Data is big business. It pervades all areas, from political polls and sports analytics down to farmers’ fields. What it includes continues to expand as leaders bring into play growing reams of information in order to make more enlightened decisions.

‘Big data’ refers to massive data sets created from click streams, email, instruments, Internet transactions, satellites, sensors and all other sorts of digital sources. Terry Griffin, cropping systems economist at Kansas State University’s agricultural economics department, says big data in farm terms can span management practices and technologies, and include seeding depth, seed placement, cultivar, machinery diagnostics, dates of tillage, planting, scouting, spraying and input application.

In order for ‘farm data’ to become big data, it must be shared so that it becomes aggregated within a community of data from many other farms, Griffin says.

“It’s not just that the value of big data is in sharing. Sharing is a necessity to be considered big data.”

A paper he wrote reveals how technological advances like computation, data storage, communications and sensing are fuelling big data’s capabilities. “Big data can provide us with access to an enormous quantity of data from diverse sources with minimal lag times or in real time,” the paper says.


Big data has the potential to fuel agricultural productivity, and offers numerous opportunities for farmers to use inputs more efficiently and accelerate decision-making.

For instance, reliable sensor data can improve field-level nutrient management and reduce pesticide leaching and runoff, and smart irrigation systems analysis can play a big part in strategies that would conserve irrigation water in dry areas, the paper reports.

The paper adds that GPS-assisted navigation can contribute to decreases in on-farm energy use, reducing agriculture’s carbon footprint, while farm record digitization and automated data uploads can assist in implementing nutrient management plans in livestock feeding operations.

“Over the long term, farm microdata will feed back to research and development efforts driving innovations in equipment, remote sensing, chemicals, and biotechnologies, facilitating greater progress towards sustainability,” the paper says.

While field-level data’s value is limited to a specific field, a community of aggregated data has wider potential value for management decisions.

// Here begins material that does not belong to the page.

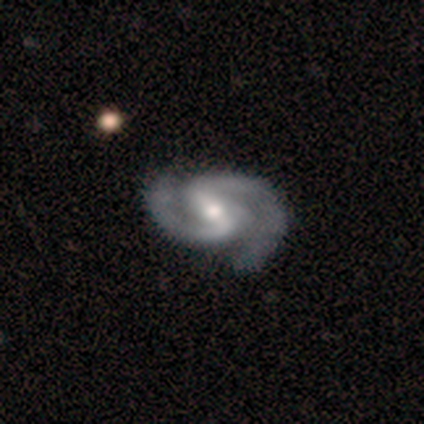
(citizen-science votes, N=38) Volunteers were most divided on "bulge size": moderate: 57%, small: 32%, large: 8%, none: 3%, dominant: 0%. Remaining: edge-on disk — no (100%); spiral arms — yes (100%); smooth or featured — featured or disk (97%); spiral arm count — 2 (97%); spiral winding — medium (68%); bar — strong (59%); merging — none (45%).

“Big data’s inclusion of outcomes from differing management strategies, along with other economic variables of interest, will increase the depth of analysis for farm management strategies,” the paper says.


These new technologies, however, also afford potential risks. There are no federal laws restricting the disclosure of farm data, and third party release of information by accident or design is a real concern. Another is: who controls the information?

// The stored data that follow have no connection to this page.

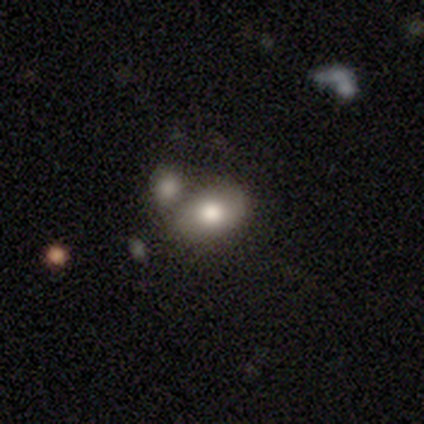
smooth 82%, featured or disk 12%, star or artifact 5%. Down the decision tree: how rounded — in between (79%); merging — merger (66%).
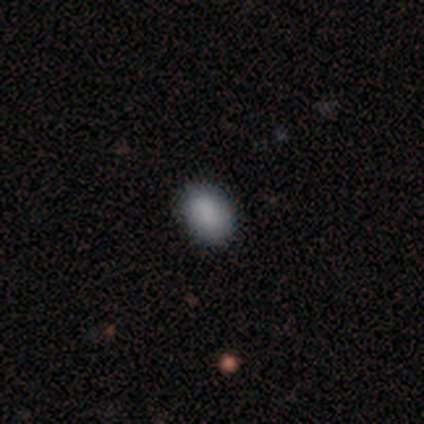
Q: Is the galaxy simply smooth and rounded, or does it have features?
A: smooth — 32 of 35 (91%).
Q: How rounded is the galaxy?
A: in between — 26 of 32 (81%).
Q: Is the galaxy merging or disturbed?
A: none — 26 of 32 (81%).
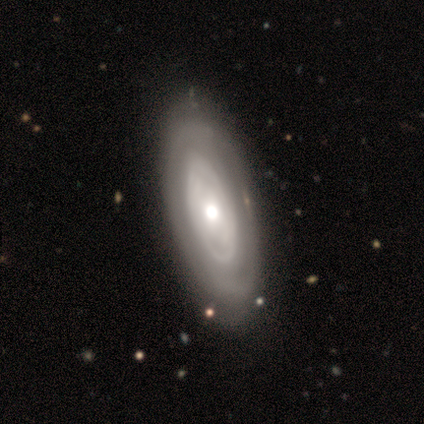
Q: Smooth or featured?
A: featured or disk (60%); runner-up: smooth (40%)
Q: Edge-on disk?
A: no (67%); runner-up: yes (33%)
Q: Bar?
A: no (100%)
Q: Spiral arms?
A: no (100%)
Q: Bulge size?
A: moderate (100%)
Q: Merging?
A: none (80%); runner-up: major disturbance (20%)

Aggregating data into big data also creates the potential to inform profit-making firms, as well as to influence the marketplace by being accessible to only a smaller number of players in the farm economy.

“In many cases, the data are collected by private entities that would profit from aggregating data into useful market information, often with the purpose of selling back value-added products to the same farmers who provided the data,” Griffin’s paper says.

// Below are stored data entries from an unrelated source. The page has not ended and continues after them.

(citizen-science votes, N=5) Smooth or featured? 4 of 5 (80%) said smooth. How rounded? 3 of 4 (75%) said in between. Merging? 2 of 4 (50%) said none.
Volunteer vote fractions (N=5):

He notes farmers are reluctant to share their data, concerned about loss of ownership and control. They see the ramification of relinquishing control as possibly giving up their bargaining power, as well as fearing their own data will be used against them.

“There are several risks associated with farm data and many risks that farm data helps to mitigate,” Griffin says. “These risks must be understood before cognizant decisions can be made.”

He believes control of intangible resources like farm data needs discussion. Some aspects of farm data are valuable when it can be controlled by the farmer, but when it’s shared, control of that intangible resource has been relinquished.

“Some benefits of farm data are only achieved when that data are analyzed in a community,” says Griffin.“For nearly all uses of farm data in a community – i.e. big data – there are risks but also opportunities. In all cases, farmers should compare the costs against the benefits.”

He recommends farmers ask prospective data companies how many growers, farms, fields and acres are in a data community, what community analytics conducted will benefit their farms, as well as what data quality control standards are being used.

No rush to join

Big data’s value differs among farmers, retailers, manufacturers and aggregators, and the value to any one producer is small compared to that of the aggregator.

Many producers are choosing to wait for a variety of reasons, which is a decision Griffin agrees with.

“It has and continues to be my recommendation that farmers wait to join farm data services until they see a clear benefit outweighing any perceived costs,” Griffin says. “If you don’t see value in moving forward then wait until there is value.”

He recommends farmers collect their own data, even if they don’t currently use it, as well as calibrate and backup that data while maintaining its quality.

“I think that when the time and service is right, the answer will present itself such that farmers will know what to do.”